People waste fifty years of their lives boozing. Or, they waste sixty-five and die. Or, they waste their best years boozing and then quit at about forty and feel glad they did, often becoming evangelists against drink. I never minded people drinking, and getting into terrible trouble doing so, until my own kids had the disease and then my involvement became intense. Now it is time to leave those fears behind and let the girl grow up, alcoholic or non, drunk or not, without career and purpose or with.
       My name is Martimer Spanish. I live at sixty-three Wessexfieldeaurop Drive. The trees here are splendid. Basswoods line the perimeter of my seven acres. Rabbits live in the hedges of the Hyena Shrubs and produce babies that I catch and cook. My freezer has venison tenderloin in it from my own back yard. Raccoon meat is savory and becomes nice and tender breaded with dandelion flour and marinated in gooseberry preserves. Across the yard, a quarter mile from my sunroom window, lies the creek where I bathe in summer in a shallows I had excavated by Hermann the Human Backhoe. He can dig a grave in an hour and a half. He charges three hundred and fifty dollars for the work. He’s rich. He told me that to buy a mechanical digger and keep it maintained would cost him more than he can make doing it by hand. Barbary shoots in the swamp willows near the west end by the creek taste of menthol candies, slightly, but not as strong as juniper berries taste ginny. A substitute for cod liver oil is the oils extracted from the bark of the Swedish Pine that I planted a row of down the eastern side of the yard back in the early sixties. They tower over everything now and I hear them clearly at night soughing in the wind, though they are a hundred yards distant. I have planted a few acres of grass fit for human consumption. It tastes slightly of baker’s yeast but it works marvels on the digestion. Prunes I dry myself from the plums that grow wild along the shore of Banjo Creek.

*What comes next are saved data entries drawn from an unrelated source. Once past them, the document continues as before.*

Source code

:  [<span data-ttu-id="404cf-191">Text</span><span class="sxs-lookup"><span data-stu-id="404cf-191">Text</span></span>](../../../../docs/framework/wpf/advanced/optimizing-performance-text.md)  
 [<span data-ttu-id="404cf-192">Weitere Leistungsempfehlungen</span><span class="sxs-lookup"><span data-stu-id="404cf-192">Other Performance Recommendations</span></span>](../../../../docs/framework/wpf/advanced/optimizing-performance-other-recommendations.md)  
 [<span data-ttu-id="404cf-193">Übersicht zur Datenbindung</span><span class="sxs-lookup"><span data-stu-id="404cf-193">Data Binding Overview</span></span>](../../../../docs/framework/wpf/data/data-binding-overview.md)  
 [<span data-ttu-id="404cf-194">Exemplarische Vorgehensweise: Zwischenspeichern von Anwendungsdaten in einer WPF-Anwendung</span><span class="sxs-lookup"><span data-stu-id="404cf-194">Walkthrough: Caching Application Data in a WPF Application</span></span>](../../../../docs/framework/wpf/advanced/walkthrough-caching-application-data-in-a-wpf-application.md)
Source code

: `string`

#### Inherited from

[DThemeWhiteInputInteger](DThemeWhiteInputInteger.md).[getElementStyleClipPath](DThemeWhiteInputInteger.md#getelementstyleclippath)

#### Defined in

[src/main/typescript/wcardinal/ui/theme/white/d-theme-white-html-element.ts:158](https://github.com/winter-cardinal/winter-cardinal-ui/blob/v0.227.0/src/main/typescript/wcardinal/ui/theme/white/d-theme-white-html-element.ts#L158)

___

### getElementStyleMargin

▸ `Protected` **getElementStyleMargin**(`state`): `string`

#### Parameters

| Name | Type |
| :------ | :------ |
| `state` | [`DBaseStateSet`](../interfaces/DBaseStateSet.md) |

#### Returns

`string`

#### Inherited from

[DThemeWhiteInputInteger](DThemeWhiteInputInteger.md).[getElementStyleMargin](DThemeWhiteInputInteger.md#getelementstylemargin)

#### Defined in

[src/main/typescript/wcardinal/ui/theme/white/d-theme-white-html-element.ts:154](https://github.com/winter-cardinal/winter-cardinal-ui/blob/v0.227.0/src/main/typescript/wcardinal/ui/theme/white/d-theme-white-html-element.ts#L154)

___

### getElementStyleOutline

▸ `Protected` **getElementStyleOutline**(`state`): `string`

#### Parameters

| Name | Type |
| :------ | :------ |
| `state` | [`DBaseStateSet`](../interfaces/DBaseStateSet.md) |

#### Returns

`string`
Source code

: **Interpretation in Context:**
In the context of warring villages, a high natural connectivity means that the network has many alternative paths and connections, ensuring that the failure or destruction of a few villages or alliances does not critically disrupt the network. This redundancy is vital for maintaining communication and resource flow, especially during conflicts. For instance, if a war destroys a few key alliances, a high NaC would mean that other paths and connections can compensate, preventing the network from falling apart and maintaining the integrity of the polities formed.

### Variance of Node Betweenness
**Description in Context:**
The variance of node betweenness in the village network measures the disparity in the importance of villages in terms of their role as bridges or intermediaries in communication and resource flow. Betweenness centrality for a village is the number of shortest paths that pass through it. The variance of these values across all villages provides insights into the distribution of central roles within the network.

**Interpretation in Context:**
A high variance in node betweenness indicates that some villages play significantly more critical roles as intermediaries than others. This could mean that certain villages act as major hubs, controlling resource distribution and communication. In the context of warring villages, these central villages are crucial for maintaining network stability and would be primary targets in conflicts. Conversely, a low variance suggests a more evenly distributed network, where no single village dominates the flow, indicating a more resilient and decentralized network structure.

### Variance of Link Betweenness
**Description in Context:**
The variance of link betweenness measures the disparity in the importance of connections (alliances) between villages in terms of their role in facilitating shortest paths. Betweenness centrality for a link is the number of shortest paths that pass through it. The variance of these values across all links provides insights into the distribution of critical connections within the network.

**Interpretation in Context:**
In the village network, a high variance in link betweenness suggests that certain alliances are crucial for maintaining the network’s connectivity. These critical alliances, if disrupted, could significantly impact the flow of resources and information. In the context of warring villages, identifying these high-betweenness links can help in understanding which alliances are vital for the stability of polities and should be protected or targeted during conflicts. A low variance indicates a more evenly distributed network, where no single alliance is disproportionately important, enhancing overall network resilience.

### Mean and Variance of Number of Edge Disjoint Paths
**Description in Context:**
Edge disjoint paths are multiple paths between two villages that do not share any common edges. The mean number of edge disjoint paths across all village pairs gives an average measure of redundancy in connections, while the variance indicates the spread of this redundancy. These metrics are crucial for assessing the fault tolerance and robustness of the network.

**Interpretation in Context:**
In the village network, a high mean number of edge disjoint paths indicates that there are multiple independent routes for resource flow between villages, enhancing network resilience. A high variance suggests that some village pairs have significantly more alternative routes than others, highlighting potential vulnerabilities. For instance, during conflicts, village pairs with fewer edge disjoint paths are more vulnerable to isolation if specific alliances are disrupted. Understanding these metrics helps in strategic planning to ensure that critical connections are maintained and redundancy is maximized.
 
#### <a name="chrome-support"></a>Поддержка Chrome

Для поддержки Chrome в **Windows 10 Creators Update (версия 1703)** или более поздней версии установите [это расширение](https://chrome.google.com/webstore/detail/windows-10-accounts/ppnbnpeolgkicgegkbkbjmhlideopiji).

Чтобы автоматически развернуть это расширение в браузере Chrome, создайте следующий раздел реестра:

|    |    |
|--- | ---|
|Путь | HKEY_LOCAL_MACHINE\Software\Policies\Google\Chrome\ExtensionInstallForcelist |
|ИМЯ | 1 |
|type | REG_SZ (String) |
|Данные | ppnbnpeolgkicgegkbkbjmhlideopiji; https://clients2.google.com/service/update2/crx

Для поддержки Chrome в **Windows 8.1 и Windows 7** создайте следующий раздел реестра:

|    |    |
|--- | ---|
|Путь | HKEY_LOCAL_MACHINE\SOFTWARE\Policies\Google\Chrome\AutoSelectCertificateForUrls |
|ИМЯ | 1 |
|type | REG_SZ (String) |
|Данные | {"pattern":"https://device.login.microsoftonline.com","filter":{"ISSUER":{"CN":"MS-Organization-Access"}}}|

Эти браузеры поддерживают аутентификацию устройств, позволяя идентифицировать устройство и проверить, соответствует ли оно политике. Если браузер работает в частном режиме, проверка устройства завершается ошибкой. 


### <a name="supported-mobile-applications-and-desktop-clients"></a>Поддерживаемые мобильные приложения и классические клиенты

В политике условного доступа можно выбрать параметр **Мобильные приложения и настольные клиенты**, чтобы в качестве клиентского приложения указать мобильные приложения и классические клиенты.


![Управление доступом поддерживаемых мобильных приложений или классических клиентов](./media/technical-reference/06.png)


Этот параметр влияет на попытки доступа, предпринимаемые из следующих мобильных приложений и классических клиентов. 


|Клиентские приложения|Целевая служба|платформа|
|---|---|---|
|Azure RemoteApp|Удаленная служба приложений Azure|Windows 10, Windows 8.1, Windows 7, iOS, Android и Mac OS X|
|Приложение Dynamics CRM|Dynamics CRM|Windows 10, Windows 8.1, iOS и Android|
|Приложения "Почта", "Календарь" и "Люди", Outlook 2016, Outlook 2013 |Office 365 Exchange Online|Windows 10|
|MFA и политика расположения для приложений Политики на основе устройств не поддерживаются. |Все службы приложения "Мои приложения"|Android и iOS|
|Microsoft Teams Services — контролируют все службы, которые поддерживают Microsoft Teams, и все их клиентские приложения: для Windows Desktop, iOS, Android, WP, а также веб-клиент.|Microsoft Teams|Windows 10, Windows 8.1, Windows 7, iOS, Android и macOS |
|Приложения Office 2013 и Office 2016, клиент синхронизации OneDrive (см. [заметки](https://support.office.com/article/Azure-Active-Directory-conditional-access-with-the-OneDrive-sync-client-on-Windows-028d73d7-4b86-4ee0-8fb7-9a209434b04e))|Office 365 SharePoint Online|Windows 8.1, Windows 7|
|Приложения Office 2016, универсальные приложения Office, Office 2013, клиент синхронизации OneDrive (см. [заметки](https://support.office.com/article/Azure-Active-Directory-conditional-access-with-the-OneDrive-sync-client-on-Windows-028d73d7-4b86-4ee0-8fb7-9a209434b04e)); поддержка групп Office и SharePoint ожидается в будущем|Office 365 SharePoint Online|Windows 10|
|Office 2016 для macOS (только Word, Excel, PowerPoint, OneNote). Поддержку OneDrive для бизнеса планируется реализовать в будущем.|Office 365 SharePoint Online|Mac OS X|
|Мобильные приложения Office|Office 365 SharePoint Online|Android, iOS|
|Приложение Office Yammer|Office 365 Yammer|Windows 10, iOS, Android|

       And that reminds me. All musical culture is a waste of time and dangerous to the health of individuals. When I drank a great deal in my twenties, I listened to bluegrass music and it drove me to wish for more drink, not less. Give up music when you give up drink and your life will be happier for it. Rhododendrons are good for you, despite the official cautions that they poison the stomach. I have myself consumed many a plant of the Russian variety and survived. Taken with coffee and sweetened with a little raspberry syrup, those leaves taste a great deal like pancakes dipped in peach nutmeg. To drink with rhododendrons, I recommend, besides coffee, Vasavean Cocktail. It is a concoction of juices from wild plants that have all been named on the container, and is available at most health food outlets. I do not recognize most of the ingredient names. The only one I knew was the Pristinia Wart Shrub. I had no idea that it contained any liquid inside the shoots at all, dry and withered as the stems always appear. Nevertheless, the drink is fine with rhododendrons. It comes across with slow increase to the surprise of the palette and especially registers its most sticky claret flavors near the back of the mouth, sour and sweet both, like fine red cherries.